(Records contained in a dataset)
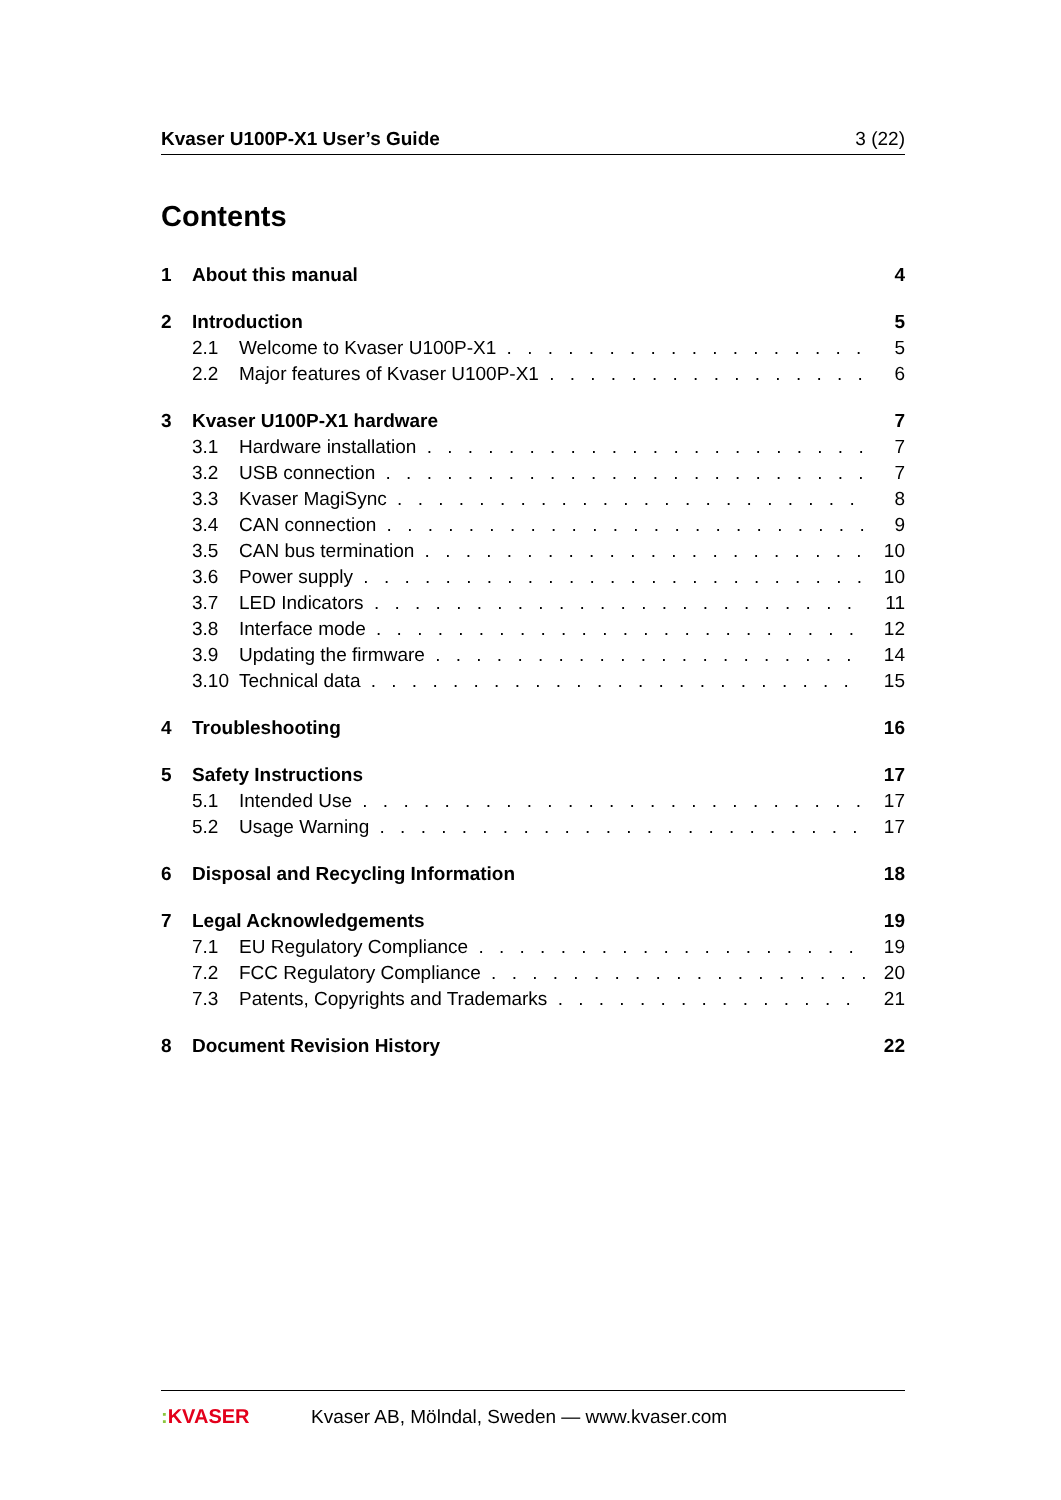Kvaser U100P-X1 User’s Guide 3 (22)
Contents
1 About this manual 4
2 Introduction 5
2.1 Welcome to Kvaser U100P-X1 5
2.2 Major features of Kvaser U100P-X1 6
3 Kvaser U100P-X1 hardware 7
3.1 Hardware installation 7
3.2 USB connection 7
3.3 Kvaser MagiSync 8
3.4 CAN connection 9
3.5 CAN bus termination 10
3.6 Power supply 10
3.7 LED Indicators 11
3.8 Interface mode 12
3.9 Updating the firmware 14
3.10 Technical data 15
4 Troubleshooting 16
5 Safety Instructions 17
5.1 Intended Use 17
5.2 Usage Warning 17
6 Disposal and Recycling Information 18
7 Legal Acknowledgements 19
7.1 EU Regulatory Compliance 19
7.2 FCC Regulatory Compliance 20
7.3 Patents, Copyrights and Trademarks 21
8 Document Revision History 22
: KVASER Kvaser AB, Mölndal, Sweden — www.kvaser.com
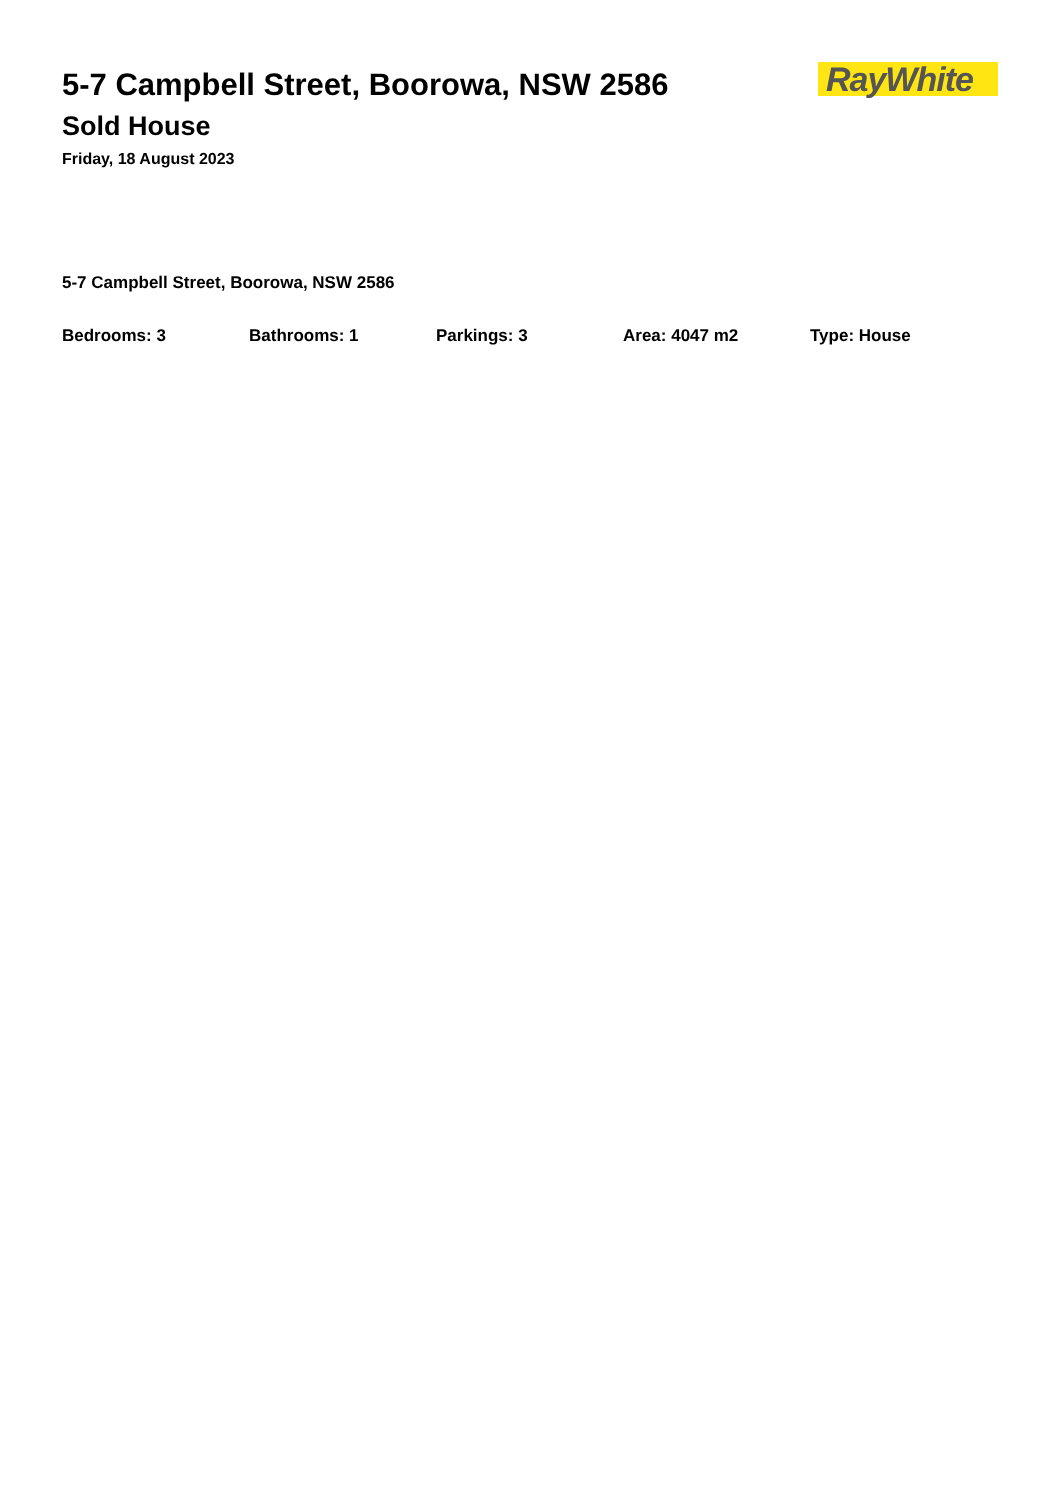5-7 Campbell Street, Boorowa, NSW 2586
RayWhite
Sold House
Friday, 18 August 2023
5-7 Campbell Street, Boorowa, NSW 2586
Bedrooms: 3 Bathrooms: 1 Parkings: 3 Area: 4047 m2 Type: House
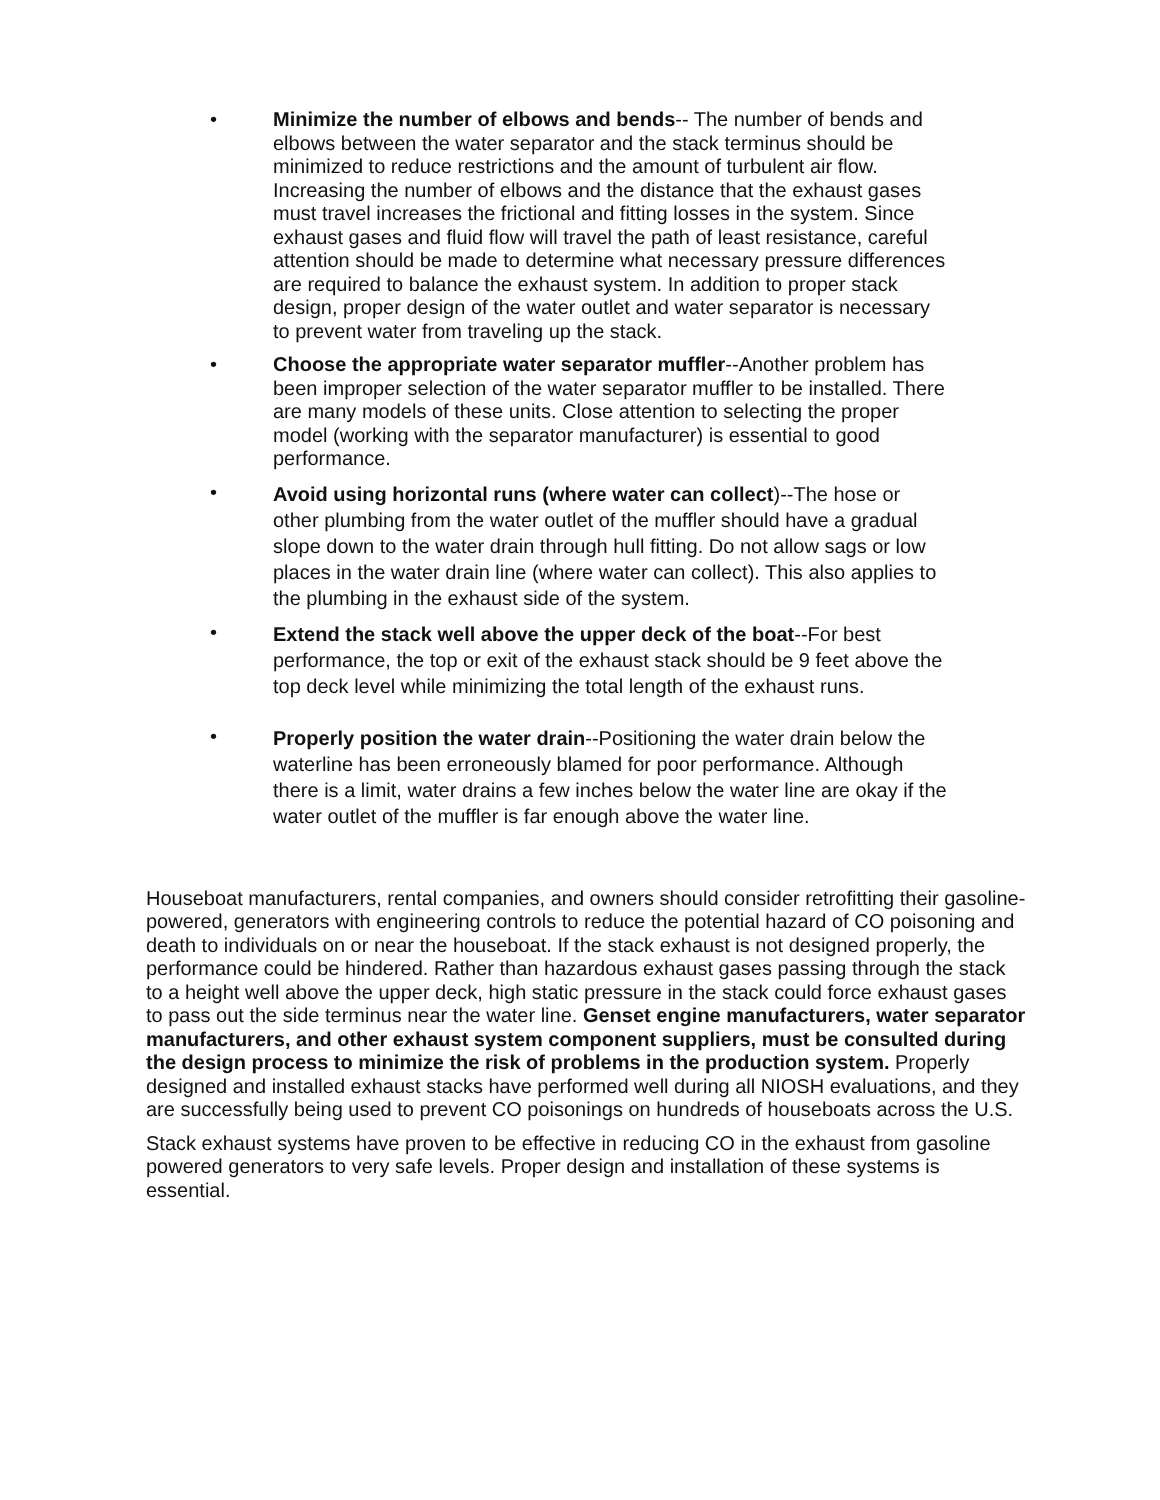• Minimize the number of elbows and bends-- The number of bends and elbows between the water separator and the stack terminus should be minimized to reduce restrictions and the amount of turbulent air flow. Increasing the number of elbows and the distance that the exhaust gases must travel increases the frictional and fitting losses in the system. Since exhaust gases and fluid flow will travel the path of least resistance, careful attention should be made to determine what necessary pressure differences are required to balance the exhaust system. In addition to proper stack design, proper design of the water outlet and water separator is necessary to prevent water from traveling up the stack.
• Choose the appropriate water separator muffler--Another problem has been improper selection of the water separator muffler to be installed. There are many models of these units. Close attention to selecting the proper model (working with the separator manufacturer) is essential to good performance.
• Avoid using horizontal runs (where water can collect)--The hose or other plumbing from the water outlet of the muffler should have a gradual slope down to the water drain through hull fitting. Do not allow sags or low places in the water drain line (where water can collect). This also applies to the plumbing in the exhaust side of the system.
• Extend the stack well above the upper deck of the boat--For best performance, the top or exit of the exhaust stack should be 9 feet above the top deck level while minimizing the total length of the exhaust runs.
• Properly position the water drain--Positioning the water drain below the waterline has been erroneously blamed for poor performance. Although there is a limit, water drains a few inches below the water line are okay if the water outlet of the muffler is far enough above the water line.
Houseboat manufacturers, rental companies, and owners should consider retrofitting their gasoline-powered, generators with engineering controls to reduce the potential hazard of CO poisoning and death to individuals on or near the houseboat. If the stack exhaust is not designed properly, the performance could be hindered. Rather than hazardous exhaust gases passing through the stack to a height well above the upper deck, high static pressure in the stack could force exhaust gases to pass out the side terminus near the water line. Genset engine manufacturers, water separator manufacturers, and other exhaust system component suppliers, must be consulted during the design process to minimize the risk of problems in the production system. Properly designed and installed exhaust stacks have performed well during all NIOSH evaluations, and they are successfully being used to prevent CO poisonings on hundreds of houseboats across the U.S.
Stack exhaust systems have proven to be effective in reducing CO in the exhaust from gasoline powered generators to very safe levels. Proper design and installation of these systems is essential.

AIM OF THE TASK =
Line by line, write out the entries exactly, and leave the pictures out.

EXERCISE RESPONSE =
Kvaser U100P-X1 User’s Guide 3 (22)
Contents
1 About this manual 4
2 Introduction 5
2.1 Welcome to Kvaser U100P-X1 5
2.2 Major features of Kvaser U100P-X1 6
3 Kvaser U100P-X1 hardware 7
3.1 Hardware installation 7
3.2 USB connection 7
3.3 Kvaser MagiSync 8
3.4 CAN connection 9
3.5 CAN bus termination 10
3.6 Power supply 10
3.7 LED Indicators 11
3.8 Interface mode 12
3.9 Updating the firmware 14
3.10 Technical data 15
4 Troubleshooting 16
5 Safety Instructions 17
5.1 Intended Use 17
5.2 Usage Warning 17
6 Disposal and Recycling Information 18
7 Legal Acknowledgements 19
7.1 EU Regulatory Compliance 19
7.2 FCC Regulatory Compliance 20
7.3 Patents, Copyrights and Trademarks 21
8 Document Revision History 22
: KVASER Kvaser AB, Mölndal, Sweden — www.kvaser.com
5-7 Campbell Street, Boorowa, NSW 2586
RayWhite
Sold House
Friday, 18 August 2023
5-7 Campbell Street, Boorowa, NSW 2586
Bedrooms: 3 Bathrooms: 1 Parkings: 3 Area: 4047 m2 Type: House
• Minimize the number of elbows and bends-- The number of bends and elbows between the water separator and the stack terminus should be minimized to reduce restrictions and the amount of turbulent air flow. Increasing the number of elbows and the distance that the exhaust gases must travel increases the frictional and fitting losses in the system. Since exhaust gases and fluid flow will travel the path of least resistance, careful attention should be made to determine what necessary pressure differences are required to balance the exhaust system. In addition to proper stack design, proper design of the water outlet and water separator is necessary to prevent water from traveling up the stack.
• Choose the appropriate water separator muffler--Another problem has been improper selection of the water separator muffler to be installed. There are many models of these units. Close attention to selecting the proper model (working with the separator manufacturer) is essential to good performance.
• Avoid using horizontal runs (where water can collect)--The hose or other plumbing from the water outlet of the muffler should have a gradual slope down to the water drain through hull fitting. Do not allow sags or low places in the water drain line (where water can collect). This also applies to the plumbing in the exhaust side of the system.
• Extend the stack well above the upper deck of the boat--For best performance, the top or exit of the exhaust stack should be 9 feet above the top deck level while minimizing the total length of the exhaust runs.
• Properly position the water drain--Positioning the water drain below the waterline has been erroneously blamed for poor performance. Although there is a limit, water drains a few inches below the water line are okay if the water outlet of the muffler is far enough above the water line.
Houseboat manufacturers, rental companies, and owners should consider retrofitting their gasoline-powered, generators with engineering controls to reduce the potential hazard of CO poisoning and death to individuals on or near the houseboat. If the stack exhaust is not designed properly, the performance could be hindered. Rather than hazardous exhaust gases passing through the stack to a height well above the upper deck, high static pressure in the stack could force exhaust gases to pass out the side terminus near the water line. Genset engine manufacturers, water separator manufacturers, and other exhaust system component suppliers, must be consulted during the design process to minimize the risk of problems in the production system. Properly designed and installed exhaust stacks have performed well during all NIOSH evaluations, and they are successfully being used to prevent CO poisonings on hundreds of houseboats across the U.S.
Stack exhaust systems have proven to be effective in reducing CO in the exhaust from gasoline powered generators to very safe levels. Proper design and installation of these systems is essential.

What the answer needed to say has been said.